Displacement & Velocity

Displacement

  • Definition: The net change in an object’s position in space.
    • Symbol: \Delta x or sometimes d (when explicitly referring to displacement rather than path-length distance).
    • Vector quantity → possesses both magnitude and direction.
    • Represented by a straight line from initial to final position.
    • Ignores the actual path taken; only initial vs. final points matter.
  • Contrast with distance (path length):
    • Distance is scalar and tracks the complete pathway an object travels.
  • Formulae & terminology:
    • General: \Delta x = x{\text{final}} - x{\text{initial}} (vector)
    • Magnitude of displacement often denoted |\Delta x|.

Example 1 – Square Walk

  • Scenario: Person walks
    1. 2\,\text{km} east,
    2. 2\,\text{km} north,
    3. 2\,\text{km} west,
    4. 2\,\text{km} south.
  • Calculations:
    • Total distance traveled: 2+2+2+2 = 8\,\text{km} (scalar).
    • Displacement: 0\,\text{km} → returns to start (vector sum of perpendicular legs cancels).
  • Take-home point: Large distance ≠ large displacement; they can differ drastically.

Velocity

  • Definition: Rate of change of displacement with respect to time.
    • Symbol: \vec v or simply v when focusing on magnitude.
    • SI units: \text{m}\,\text{s}^{-1}.
    • Direction is identical to displacement’s direction.
  • Formula (average velocity over a finite interval):
    \vec v_{\text{avg}} = \frac{\Delta \vec x}{\Delta t}
  • Important distinction: velocity (vector) vs. speed (scalar).

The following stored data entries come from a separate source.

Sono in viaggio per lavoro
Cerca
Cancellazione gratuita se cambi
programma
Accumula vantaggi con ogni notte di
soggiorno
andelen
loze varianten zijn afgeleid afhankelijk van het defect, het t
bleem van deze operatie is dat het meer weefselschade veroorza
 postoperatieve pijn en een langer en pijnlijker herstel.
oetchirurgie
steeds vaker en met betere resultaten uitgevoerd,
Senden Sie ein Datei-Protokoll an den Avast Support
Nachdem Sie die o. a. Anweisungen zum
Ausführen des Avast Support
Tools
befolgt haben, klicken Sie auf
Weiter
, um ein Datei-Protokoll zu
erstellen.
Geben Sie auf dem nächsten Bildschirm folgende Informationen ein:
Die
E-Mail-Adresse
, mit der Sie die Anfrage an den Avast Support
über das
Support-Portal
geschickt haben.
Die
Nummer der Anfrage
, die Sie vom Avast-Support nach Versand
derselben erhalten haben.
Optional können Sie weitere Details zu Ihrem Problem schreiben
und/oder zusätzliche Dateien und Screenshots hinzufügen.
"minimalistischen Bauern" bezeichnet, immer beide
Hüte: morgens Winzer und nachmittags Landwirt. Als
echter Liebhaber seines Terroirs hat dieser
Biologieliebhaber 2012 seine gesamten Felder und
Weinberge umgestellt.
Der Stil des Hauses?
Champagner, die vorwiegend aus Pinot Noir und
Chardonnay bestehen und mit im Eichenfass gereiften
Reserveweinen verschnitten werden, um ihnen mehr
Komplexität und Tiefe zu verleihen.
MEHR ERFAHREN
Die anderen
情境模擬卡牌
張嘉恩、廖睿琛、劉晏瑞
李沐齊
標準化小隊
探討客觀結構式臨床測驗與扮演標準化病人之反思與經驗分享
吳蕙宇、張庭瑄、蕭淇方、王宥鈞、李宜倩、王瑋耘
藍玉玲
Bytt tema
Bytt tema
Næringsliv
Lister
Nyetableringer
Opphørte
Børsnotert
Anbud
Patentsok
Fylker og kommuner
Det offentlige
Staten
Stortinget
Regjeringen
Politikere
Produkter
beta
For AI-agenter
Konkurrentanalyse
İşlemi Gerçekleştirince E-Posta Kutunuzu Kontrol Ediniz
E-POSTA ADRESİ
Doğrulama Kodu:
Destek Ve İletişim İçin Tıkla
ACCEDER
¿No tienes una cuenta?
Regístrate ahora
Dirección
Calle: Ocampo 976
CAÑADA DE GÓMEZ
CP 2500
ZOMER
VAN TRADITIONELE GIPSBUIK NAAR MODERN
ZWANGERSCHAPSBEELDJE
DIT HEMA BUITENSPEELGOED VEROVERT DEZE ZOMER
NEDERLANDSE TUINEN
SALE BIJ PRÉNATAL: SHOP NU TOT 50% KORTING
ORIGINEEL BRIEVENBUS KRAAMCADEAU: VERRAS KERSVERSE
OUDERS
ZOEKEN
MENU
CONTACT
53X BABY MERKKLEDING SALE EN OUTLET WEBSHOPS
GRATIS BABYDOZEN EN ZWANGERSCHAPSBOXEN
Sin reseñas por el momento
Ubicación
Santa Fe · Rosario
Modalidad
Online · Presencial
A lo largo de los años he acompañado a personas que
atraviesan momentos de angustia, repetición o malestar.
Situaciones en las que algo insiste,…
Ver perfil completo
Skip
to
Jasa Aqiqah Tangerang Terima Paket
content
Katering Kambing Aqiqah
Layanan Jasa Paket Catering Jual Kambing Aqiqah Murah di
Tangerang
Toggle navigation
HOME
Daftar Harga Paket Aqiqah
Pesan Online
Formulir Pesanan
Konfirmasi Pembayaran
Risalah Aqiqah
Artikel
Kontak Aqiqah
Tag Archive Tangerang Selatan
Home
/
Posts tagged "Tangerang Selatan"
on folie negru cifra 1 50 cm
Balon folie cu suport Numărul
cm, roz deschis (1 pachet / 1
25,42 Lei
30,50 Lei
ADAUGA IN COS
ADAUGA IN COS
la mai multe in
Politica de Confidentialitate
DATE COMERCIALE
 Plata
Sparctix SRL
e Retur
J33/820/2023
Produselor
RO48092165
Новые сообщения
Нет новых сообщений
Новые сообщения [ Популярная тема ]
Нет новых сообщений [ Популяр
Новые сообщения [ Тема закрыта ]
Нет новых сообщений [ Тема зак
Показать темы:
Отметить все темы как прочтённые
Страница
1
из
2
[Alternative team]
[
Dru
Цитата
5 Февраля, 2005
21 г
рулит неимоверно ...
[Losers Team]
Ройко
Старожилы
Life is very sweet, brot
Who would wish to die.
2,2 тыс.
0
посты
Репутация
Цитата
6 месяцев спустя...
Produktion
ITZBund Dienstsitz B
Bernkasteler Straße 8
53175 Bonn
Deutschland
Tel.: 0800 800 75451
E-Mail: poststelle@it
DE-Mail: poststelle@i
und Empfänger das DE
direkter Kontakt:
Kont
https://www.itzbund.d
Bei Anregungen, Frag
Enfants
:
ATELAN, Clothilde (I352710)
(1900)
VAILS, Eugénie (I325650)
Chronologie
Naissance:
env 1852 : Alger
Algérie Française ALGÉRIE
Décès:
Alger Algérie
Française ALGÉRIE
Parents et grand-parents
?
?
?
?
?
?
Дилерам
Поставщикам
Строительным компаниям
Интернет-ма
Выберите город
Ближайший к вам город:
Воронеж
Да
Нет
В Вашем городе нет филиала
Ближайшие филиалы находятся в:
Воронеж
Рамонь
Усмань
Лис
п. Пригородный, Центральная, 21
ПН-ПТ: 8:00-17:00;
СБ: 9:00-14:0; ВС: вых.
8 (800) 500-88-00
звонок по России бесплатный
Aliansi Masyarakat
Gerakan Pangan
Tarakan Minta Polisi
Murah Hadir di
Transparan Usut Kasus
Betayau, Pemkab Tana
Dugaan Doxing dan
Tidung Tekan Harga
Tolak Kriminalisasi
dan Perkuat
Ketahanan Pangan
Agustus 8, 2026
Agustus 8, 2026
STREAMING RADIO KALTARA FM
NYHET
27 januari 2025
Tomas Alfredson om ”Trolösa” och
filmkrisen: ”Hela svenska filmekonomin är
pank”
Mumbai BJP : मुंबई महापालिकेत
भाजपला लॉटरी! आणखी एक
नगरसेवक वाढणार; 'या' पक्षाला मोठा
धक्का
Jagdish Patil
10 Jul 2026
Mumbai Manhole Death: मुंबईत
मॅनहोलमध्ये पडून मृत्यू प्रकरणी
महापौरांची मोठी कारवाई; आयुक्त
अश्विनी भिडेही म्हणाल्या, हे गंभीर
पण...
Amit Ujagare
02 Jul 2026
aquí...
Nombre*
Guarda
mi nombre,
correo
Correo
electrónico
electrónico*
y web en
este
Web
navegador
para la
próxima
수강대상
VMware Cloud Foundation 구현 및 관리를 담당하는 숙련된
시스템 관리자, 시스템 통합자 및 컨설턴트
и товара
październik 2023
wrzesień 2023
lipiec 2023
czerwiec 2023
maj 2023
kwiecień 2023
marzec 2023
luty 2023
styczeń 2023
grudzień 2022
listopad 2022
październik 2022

Instantaneous Velocity & Instantaneous Speed

  • Instantaneous velocity: limit of average velocity as \Delta t \rightarrow 0.
    \vec v = \lim_{\Delta t \to 0} \frac{\Delta \vec x}{\Delta t}
  • Instantaneous speed: magnitude of instantaneous velocity.
    • Because a magnitude has no direction, it is strictly scalar.
    • Always non-negative.
    • Instantaneous speed = |\vec v|.

Average Speed vs. Average Velocity

  • Average speed involves total distance traveled:
    v_{\text{avg (speed)}} = \frac{\text{total distance}}{\Delta t} (scalar).
  • Average velocity involves net displacement:
    \vec v_{\text{avg (velocity)}} = \frac{\Delta \vec x}{\Delta t} (vector).
  • Consequently, numerical values can differ; average speed (\ge) magnitude of average velocity.

Example 2 – Earth’s Orbit

  • Data provided:
    • Earth travels roughly 9.4 \times 10^{8}\,\text{km} in one orbital year.
    • Time for one year: 3.16 \times 10^{7}\,\text{s}.
    • Net displacement over one full orbit: 0\,\text{km}.
  • Calculations:
    1. Average speed (distance-based):
      v_{\text{avg}} = \frac{9.4 \times 10^{8}\,\text{km}}{3.16 \times 10^{7}\,\text{s}} \approx 29.88\,\text{km}\,\text{s}^{-1}.
    2. Average velocity (displacement-based):
      \vec v_{\text{avg}} = \frac{0\,\text{km}}{3.16 \times 10^{7}\,\text{s}} = 0\,\text{km}\,\text{s}^{-1}.
  • Lesson: An object can move vast distances yet have zero average velocity if it returns to its starting point.

Summary of Key Points

  • Displacement (vector) vs. distance (scalar) is foundational for distinguishing velocity from speed.
  • Instantaneous measures (speed & velocity) are limits as \Delta t \rightarrow 0.
  • Average measures depend on whether you use displacement or total path length.
  • Real-world illustration (Earth) showcases how average speed can be large while average velocity is zero.
  • Always specify whether a quantity is vector or scalar to avoid conceptual errors.